- _Document extract_:
We submit these recommendations with optimism. We believe that the tasks ahead, while great, are achievable. The energy crisis is a call to put to good use the resources around us, and the talents within us. It summons the best of America, and offers the best of rewards – in new jobs, a healthier environment, a stronger economy, and a brighter future for our people.
Four months later, 19 Arabs, 15 of whom were Saudis, destroyed the World Trade Center and damaged the Pentagon. All of them were motivated, in part, by America’s increasing presence in the Middle East.
In one of my earliest blog posts ever–one I’ve lost somewhere–I grappled with why the Bush Administration would choose their Iraq adventure in the face of Peak Oil and climate change.
Why, at the time the US enjoyed its greatest relative power, after Dick Cheney had fought his earliest battles to dodge congressional oversight with his energy task force to study declining readily explotable oil and its alternatives, would the Bush Administration expend America’s hegemonic power in an illegal invasion of Iraq?
This post, asking whether the US refuses to do anything about climate change because it will affect the US relatively less than it will affect other countries, reminded me of that post I wrote years ago.
What if the leaders of the United States — and by leaders I mean the generals in the Pentagon, the corporate executives of the country’s largest enterprises, and the top officials in government — have secretly concluded that while world-wide climate change is indeed going to be catastrophic, the US, or more broadly speaking, North America, is fortuitously situated to come out on top in the resulting global struggle for survival?
What prompted me to this dark speculation about an American conspiracy of inaction was the seemingly incomprehensible failure of the US — in the face of overwhelming evidence that the Earth is heating up at an accelerating rate, and that we are in danger of soon reaching a point of no return where the process feeds itself — to do anything to reduce either this country’s annual production of more atmospheric CO2, or to promote some broader international agreement to slow the production of greenhouse gases.

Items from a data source
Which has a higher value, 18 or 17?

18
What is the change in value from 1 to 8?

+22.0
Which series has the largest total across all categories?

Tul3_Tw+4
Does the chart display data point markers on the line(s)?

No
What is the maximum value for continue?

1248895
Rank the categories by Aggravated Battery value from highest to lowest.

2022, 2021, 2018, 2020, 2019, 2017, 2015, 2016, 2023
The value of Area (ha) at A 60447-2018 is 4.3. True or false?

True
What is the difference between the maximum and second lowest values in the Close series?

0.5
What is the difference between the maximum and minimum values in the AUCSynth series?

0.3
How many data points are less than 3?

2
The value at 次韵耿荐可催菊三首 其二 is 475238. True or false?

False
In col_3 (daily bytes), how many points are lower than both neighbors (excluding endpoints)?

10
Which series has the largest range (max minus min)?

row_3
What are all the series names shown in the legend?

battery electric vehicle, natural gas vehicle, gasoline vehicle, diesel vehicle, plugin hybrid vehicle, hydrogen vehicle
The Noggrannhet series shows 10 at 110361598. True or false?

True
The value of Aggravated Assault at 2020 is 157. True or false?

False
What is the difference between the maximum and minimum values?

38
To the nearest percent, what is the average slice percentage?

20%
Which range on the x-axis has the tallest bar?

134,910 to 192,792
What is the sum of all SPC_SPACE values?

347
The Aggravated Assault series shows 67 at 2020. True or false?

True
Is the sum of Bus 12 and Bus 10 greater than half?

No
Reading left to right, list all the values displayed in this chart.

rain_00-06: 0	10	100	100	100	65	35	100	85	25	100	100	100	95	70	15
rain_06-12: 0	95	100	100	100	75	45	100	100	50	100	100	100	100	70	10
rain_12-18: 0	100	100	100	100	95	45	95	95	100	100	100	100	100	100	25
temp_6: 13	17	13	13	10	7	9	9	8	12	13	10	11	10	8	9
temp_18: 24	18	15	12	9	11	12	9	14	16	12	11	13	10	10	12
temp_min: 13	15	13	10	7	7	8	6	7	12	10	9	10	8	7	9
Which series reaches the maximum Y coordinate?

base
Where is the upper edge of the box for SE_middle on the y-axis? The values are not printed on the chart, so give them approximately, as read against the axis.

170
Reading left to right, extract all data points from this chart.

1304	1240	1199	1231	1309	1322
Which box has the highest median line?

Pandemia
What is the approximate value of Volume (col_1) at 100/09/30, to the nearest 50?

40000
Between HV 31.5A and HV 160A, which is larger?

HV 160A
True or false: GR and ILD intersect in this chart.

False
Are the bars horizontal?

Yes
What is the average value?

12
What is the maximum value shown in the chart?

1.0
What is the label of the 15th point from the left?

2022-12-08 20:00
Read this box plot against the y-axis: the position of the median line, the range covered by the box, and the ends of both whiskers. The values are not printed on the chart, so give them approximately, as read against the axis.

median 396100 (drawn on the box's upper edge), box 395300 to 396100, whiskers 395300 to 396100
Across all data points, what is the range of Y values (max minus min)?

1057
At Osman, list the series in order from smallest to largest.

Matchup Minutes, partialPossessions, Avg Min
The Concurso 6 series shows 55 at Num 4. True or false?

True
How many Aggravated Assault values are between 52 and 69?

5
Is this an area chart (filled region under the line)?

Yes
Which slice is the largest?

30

- _Task details_:
Reproduce the entire excerpt on US energy policy and climate change word for word, with nothing left out or altered.

- _Response area_:
We submit these recommendations with optimism. We believe that the tasks ahead, while great, are achievable. The energy crisis is a call to put to good use the resources around us, and the talents within us. It summons the best of America, and offers the best of rewards – in new jobs, a healthier environment, a stronger economy, and a brighter future for our people.
Four months later, 19 Arabs, 15 of whom were Saudis, destroyed the World Trade Center and damaged the Pentagon. All of them were motivated, in part, by America’s increasing presence in the Middle East.
In one of my earliest blog posts ever–one I’ve lost somewhere–I grappled with why the Bush Administration would choose their Iraq adventure in the face of Peak Oil and climate change.
Why, at the time the US enjoyed its greatest relative power, after Dick Cheney had fought his earliest battles to dodge congressional oversight with his energy task force to study declining readily explotable oil and its alternatives, would the Bush Administration expend America’s hegemonic power in an illegal invasion of Iraq?
This post, asking whether the US refuses to do anything about climate change because it will affect the US relatively less than it will affect other countries, reminded me of that post I wrote years ago.
What if the leaders of the United States — and by leaders I mean the generals in the Pentagon, the corporate executives of the country’s largest enterprises, and the top officials in government — have secretly concluded that while world-wide climate change is indeed going to be catastrophic, the US, or more broadly speaking, North America, is fortuitously situated to come out on top in the resulting global struggle for survival?
What prompted me to this dark speculation about an American conspiracy of inaction was the seemingly incomprehensible failure of the US — in the face of overwhelming evidence that the Earth is heating up at an accelerating rate, and that we are in danger of soon reaching a point of no return where the process feeds itself — to do anything to reduce either this country’s annual production of more atmospheric CO2, or to promote some broader international agreement to slow the production of greenhouse gases.